Female Executive Exodus at LA Times Revives ‘Boys Club’ Questions for Tribune (Exclusive)

Accusations on Spring Street emerge after hire of new LAT CRO Don Reis

Three top female executives have exited the Los Angeles Times since parent company Tribune installed a new chief revenue officer earlier this year, TheWrap has learned, bringing in male hires and raising questions whether past complaints of a “bankrupt culture” will be revived.

Vice President of Film Advertising Francie Berns was fired in the beginning of May, while Vice President of Classified and Retail Advertising Leslie Lindemann, a nearly 30-year veteran, will exit June 1 after negotiating a severance agreement, an individual with knowledge of the situation told TheWrap. Heidi Linnebach, the Director of Live Entertainment, Spirits and Sports Advertising, resigned in late April, she confirmed to TheWrap.

Berns and Lindemann declined to comment on the matter. Berns was escorted from the building the day of her termination, the individual said.
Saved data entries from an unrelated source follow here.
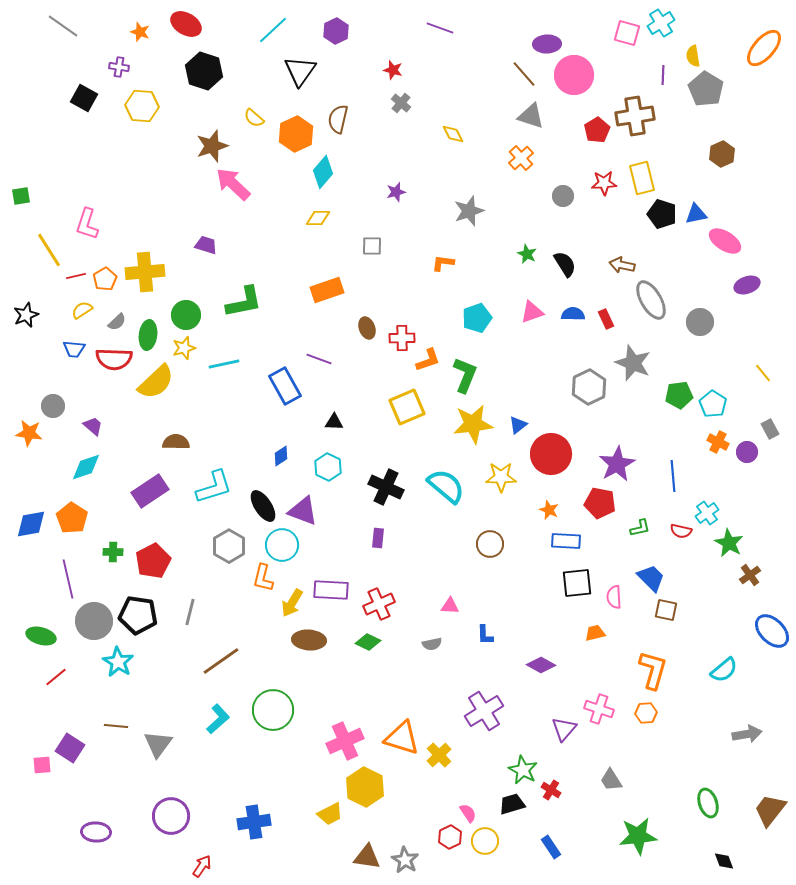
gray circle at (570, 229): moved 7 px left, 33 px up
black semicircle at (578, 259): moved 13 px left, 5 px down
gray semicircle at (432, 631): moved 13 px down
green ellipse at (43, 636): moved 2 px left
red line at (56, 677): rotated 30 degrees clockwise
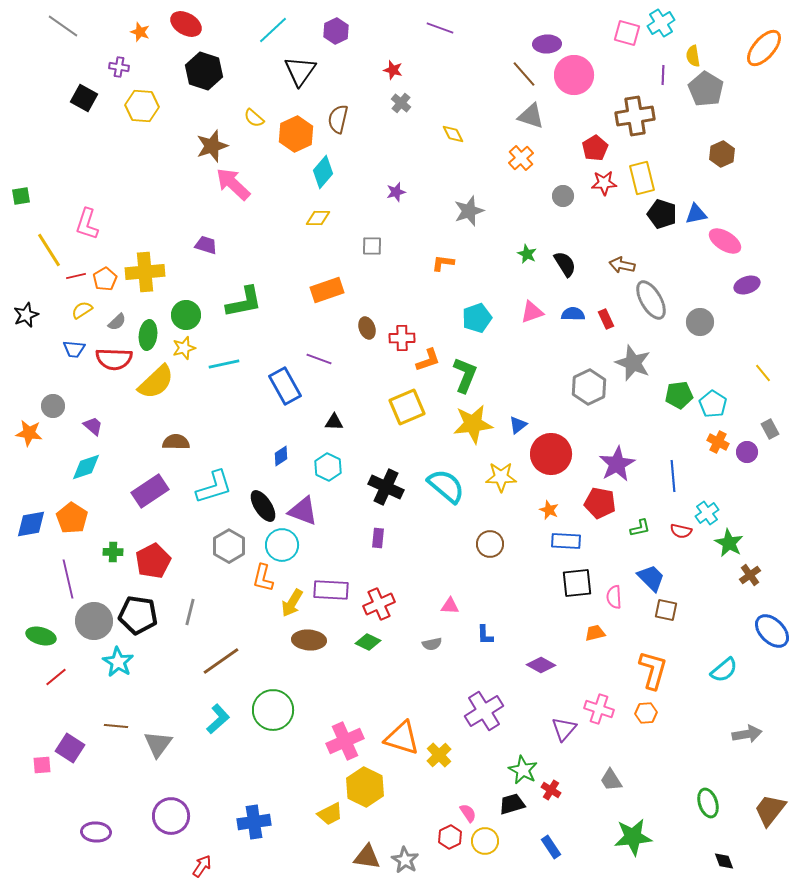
red pentagon at (597, 130): moved 2 px left, 18 px down
green star at (638, 836): moved 5 px left, 1 px down
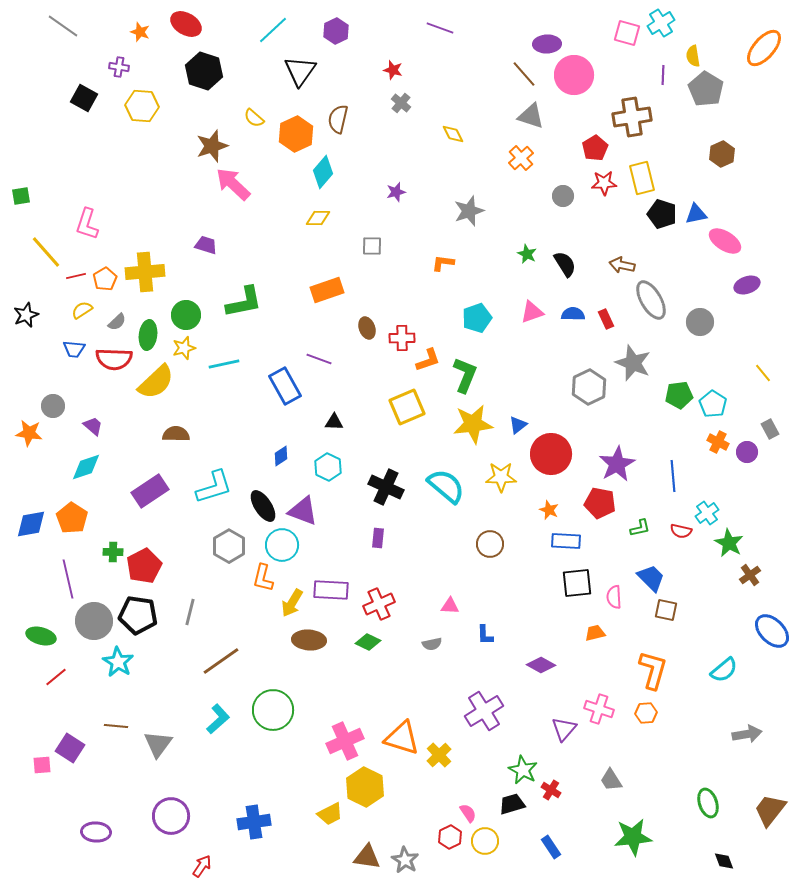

Linnebach found a new position at the satirical paper The Onion after clashing with her new boss, another individual familiar with the circumstances told TheWrap.

A spokeswoman for the Los Angeles Times denied that any of these executives were fired or pushed out, but declined to say why they left.

The exodus follows the arrival of Chief Revenue Officer Don Reis, who joined the paper in January and has begun filling the executive suite with former colleagues Penn Jones and James Lynch, who are men. Tribune Chief Revenue Officer Michael Rooney recommended Reis, who he worked with at the Wall Street Journal, to Los Angeles Times publisher Austin Beutner. Reis is now Beutner’s direct report.

Tribune has faced allegations of sexist behavior in the past, notably with a front-page New York Times story decrying a “bankrupt culture” at the company then owned by Sam Zell.

The October 5, 2010 piece by the late David Carr pointed at a rowdy, testosterone-led culture led by then-EVP and head of Broadcast and Interactive Operations Randy Michaels.

“Tribune Tower, the architectural symbol of the staid company, came to resemble a frat house, complete with poker parties, juke boxes and pervasive sex talk,” the article said of the company’s landmark Chicago building.

The paper’s VP of Marketing and Communications Johanna Maska, who replaced nine-year veteran Nancy Sullivan earlier this month, said the L.A. Times has an excellent record in hiring women. “Don Reis has a long history of hiring and promoting women in organizations, including ESPN and WSJ, and we are grateful to have his leadership here at the L.A. Times,” Maska said.

She added: “When talking about hiring practices of the L.A. Times and women in leadership roles, here are just a few of the L.A.Times’ recent hires: Mitra Kalita, Managing Editor, Renata Simril, Chief of Staff, Suzy Jack, VP Special Projects, Bich Ngoc Cao, Director of Projects, Alejandra Campoverdi, Managing Editor for Emerging U.S., Juliet Lapidos, Opinion Editor, and my appointment as Vice President for Marketing and Communications.”

But according to the L.A. Times insider, Linnebach’s role was cut and her sports accounts given to Jones. A publisher of the Los Angeles Times Magazine for eight months in 2008-09, Jones was also an employee of USA Today, where Reis ran West Coast sales.

In her exit interview from the Times, Linnebach is said to have complained that the corporate culture under Reis had become unwelcoming to women, the insider said. “Heidi could not stomach the boys club anymore,” added the insider.

Reis has created a director of Events and Special projects position and hired James Lynch, who worked for Tribune as a sales and marketing manager from 2009-2011 and whom the insider described as one of Reis’ surfing buddies.

Replacements for Berns and Lindemann have not yet been named.

In his 2010 New York Times story, Carr found examples of Tribune’s corporate culture:

“Working at Tribune means accepting that you might hear a word that you, personally, might not use,” the new handbook warned. “You might experience an attitude you don’t share. You might hear a joke that you don’t consider funny. That is because a loose, fun, nonlinear atmosphere is important to the creative process.” It then added, “This should be understood, should not be a surprise and not considered harassment.”

Michaels stepped down 17 days after the story ran.

Tribune’s Rooney landed his top position in November 2014 from The Wall Street Journal where he and Reis worked together after a stint at ESPN in the 1990s.

“My first order of business is just to dive in deep and meet with all of the department heads and get my arms around what the situation is currently,” Reis told the Times upon his hire in January.